## WORK TASK
Return the lines below that contain "Courtyard".

## RECORDS SUPPLIED
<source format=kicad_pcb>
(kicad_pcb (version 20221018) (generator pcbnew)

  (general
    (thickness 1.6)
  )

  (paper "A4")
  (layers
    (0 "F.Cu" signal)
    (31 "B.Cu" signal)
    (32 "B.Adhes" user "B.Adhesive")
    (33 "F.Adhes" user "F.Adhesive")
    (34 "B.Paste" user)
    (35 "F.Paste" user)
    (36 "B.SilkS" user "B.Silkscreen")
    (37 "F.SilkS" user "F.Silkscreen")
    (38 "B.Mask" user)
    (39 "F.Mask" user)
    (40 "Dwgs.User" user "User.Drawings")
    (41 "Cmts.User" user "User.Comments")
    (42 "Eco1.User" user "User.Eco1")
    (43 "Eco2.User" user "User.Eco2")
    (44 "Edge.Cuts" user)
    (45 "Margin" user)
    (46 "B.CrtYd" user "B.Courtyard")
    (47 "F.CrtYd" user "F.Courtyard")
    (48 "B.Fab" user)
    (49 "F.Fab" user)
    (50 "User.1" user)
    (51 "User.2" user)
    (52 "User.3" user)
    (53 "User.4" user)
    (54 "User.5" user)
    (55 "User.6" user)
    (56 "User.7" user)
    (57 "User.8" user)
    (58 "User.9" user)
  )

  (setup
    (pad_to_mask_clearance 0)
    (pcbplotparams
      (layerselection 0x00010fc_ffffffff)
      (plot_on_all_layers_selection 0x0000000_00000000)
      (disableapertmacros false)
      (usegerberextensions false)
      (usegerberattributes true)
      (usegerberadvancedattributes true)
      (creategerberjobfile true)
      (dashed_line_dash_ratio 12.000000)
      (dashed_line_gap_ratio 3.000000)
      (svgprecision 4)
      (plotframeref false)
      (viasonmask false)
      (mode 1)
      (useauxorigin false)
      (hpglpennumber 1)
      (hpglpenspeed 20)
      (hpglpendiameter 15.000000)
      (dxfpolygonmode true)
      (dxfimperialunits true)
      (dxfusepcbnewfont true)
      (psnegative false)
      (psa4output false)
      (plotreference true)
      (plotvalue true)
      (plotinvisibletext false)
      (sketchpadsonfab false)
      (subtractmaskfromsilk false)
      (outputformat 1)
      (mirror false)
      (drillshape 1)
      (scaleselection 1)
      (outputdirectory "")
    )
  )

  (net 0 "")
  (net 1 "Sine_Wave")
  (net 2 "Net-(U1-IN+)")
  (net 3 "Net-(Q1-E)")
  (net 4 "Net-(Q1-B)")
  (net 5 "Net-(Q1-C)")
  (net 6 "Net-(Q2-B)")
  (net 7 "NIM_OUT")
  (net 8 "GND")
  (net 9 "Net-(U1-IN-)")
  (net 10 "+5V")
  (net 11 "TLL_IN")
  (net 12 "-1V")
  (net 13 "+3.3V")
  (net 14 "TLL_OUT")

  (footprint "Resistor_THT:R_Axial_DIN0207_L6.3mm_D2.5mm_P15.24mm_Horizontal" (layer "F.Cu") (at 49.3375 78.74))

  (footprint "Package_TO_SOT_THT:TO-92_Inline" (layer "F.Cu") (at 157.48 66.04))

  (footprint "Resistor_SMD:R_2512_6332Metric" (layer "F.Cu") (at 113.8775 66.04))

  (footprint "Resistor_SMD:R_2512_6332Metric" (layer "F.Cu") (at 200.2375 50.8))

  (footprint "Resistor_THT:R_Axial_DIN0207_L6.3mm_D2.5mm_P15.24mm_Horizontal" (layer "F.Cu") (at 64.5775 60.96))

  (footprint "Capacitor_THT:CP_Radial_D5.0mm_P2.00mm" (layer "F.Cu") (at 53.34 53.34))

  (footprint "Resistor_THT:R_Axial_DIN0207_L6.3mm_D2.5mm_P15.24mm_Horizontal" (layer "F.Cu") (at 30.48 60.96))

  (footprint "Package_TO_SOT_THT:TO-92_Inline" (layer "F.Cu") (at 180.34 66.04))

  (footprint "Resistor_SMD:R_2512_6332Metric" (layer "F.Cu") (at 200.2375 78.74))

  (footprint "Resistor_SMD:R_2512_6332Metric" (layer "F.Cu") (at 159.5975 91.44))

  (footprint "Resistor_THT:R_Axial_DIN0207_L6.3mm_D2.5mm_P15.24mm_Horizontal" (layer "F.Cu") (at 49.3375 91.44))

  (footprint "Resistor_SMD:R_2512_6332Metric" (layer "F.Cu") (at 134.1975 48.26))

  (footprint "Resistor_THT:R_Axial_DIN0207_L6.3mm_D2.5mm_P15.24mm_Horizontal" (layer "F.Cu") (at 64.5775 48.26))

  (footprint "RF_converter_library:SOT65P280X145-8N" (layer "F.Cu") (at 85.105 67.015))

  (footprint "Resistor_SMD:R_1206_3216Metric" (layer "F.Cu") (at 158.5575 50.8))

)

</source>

...

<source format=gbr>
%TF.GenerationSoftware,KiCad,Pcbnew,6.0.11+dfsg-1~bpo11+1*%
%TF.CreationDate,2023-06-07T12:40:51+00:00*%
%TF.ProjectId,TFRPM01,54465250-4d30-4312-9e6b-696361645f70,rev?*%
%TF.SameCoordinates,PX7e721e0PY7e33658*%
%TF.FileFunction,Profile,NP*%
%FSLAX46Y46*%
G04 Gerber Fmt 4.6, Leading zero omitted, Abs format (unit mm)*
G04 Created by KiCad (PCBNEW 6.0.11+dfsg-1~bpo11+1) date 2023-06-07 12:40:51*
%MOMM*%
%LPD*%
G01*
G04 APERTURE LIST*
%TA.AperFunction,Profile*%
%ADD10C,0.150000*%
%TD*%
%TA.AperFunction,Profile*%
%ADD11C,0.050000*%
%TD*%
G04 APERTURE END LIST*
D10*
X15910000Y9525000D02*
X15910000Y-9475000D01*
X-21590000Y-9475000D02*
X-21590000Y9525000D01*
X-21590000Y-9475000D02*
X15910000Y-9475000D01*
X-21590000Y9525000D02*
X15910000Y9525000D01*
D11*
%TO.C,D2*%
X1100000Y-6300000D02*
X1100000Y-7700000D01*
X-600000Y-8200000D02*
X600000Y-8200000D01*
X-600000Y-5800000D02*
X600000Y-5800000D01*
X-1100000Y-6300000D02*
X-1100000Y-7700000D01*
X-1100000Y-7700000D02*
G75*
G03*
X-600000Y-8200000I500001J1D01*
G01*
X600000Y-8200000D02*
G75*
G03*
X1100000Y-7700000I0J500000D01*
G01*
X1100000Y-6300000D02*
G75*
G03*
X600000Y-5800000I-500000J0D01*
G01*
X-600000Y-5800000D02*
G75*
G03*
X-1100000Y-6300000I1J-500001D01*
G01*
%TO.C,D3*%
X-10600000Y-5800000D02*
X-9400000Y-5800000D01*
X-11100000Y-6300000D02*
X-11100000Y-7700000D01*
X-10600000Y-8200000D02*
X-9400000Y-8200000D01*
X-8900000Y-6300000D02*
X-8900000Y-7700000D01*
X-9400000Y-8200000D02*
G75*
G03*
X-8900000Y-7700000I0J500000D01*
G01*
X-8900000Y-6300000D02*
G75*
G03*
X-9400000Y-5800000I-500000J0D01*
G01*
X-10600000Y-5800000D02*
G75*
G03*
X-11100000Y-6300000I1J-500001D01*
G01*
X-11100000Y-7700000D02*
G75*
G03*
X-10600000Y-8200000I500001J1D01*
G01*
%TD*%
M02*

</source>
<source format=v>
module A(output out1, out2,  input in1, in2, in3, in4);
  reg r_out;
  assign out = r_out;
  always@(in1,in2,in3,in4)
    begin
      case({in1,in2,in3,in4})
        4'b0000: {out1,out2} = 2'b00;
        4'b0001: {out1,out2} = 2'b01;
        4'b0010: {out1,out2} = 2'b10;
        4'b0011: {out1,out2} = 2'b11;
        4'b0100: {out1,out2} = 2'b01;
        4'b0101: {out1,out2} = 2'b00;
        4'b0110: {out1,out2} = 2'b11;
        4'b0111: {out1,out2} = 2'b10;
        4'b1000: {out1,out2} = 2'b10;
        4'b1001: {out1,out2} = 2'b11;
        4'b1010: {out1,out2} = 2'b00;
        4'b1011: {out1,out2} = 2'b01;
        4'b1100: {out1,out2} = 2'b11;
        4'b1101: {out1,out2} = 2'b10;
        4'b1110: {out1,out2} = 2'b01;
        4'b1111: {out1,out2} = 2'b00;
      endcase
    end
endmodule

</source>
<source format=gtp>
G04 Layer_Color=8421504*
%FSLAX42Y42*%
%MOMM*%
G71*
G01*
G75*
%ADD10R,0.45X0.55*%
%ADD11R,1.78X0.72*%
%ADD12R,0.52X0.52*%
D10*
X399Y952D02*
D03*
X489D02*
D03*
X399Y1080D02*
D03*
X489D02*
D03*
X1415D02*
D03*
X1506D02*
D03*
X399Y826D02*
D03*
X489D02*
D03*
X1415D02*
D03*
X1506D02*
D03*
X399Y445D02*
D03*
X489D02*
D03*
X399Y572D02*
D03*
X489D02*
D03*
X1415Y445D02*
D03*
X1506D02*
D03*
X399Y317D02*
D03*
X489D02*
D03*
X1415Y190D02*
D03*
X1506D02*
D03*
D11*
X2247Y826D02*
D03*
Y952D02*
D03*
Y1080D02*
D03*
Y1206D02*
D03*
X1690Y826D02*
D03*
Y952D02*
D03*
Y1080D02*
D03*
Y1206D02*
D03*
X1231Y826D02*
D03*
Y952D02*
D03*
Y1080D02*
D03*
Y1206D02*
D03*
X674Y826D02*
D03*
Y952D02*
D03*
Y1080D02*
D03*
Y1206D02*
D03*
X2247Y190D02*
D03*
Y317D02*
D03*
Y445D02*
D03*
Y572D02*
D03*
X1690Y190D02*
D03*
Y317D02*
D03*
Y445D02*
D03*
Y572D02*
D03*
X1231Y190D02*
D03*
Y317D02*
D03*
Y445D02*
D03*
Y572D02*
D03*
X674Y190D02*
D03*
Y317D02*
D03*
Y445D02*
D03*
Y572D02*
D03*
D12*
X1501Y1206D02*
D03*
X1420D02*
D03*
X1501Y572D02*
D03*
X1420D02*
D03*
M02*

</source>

## RESPONSE AREA
    (46 "B.CrtYd" user "B.Courtyard")
    (47 "F.CrtYd" user "F.Courtyard")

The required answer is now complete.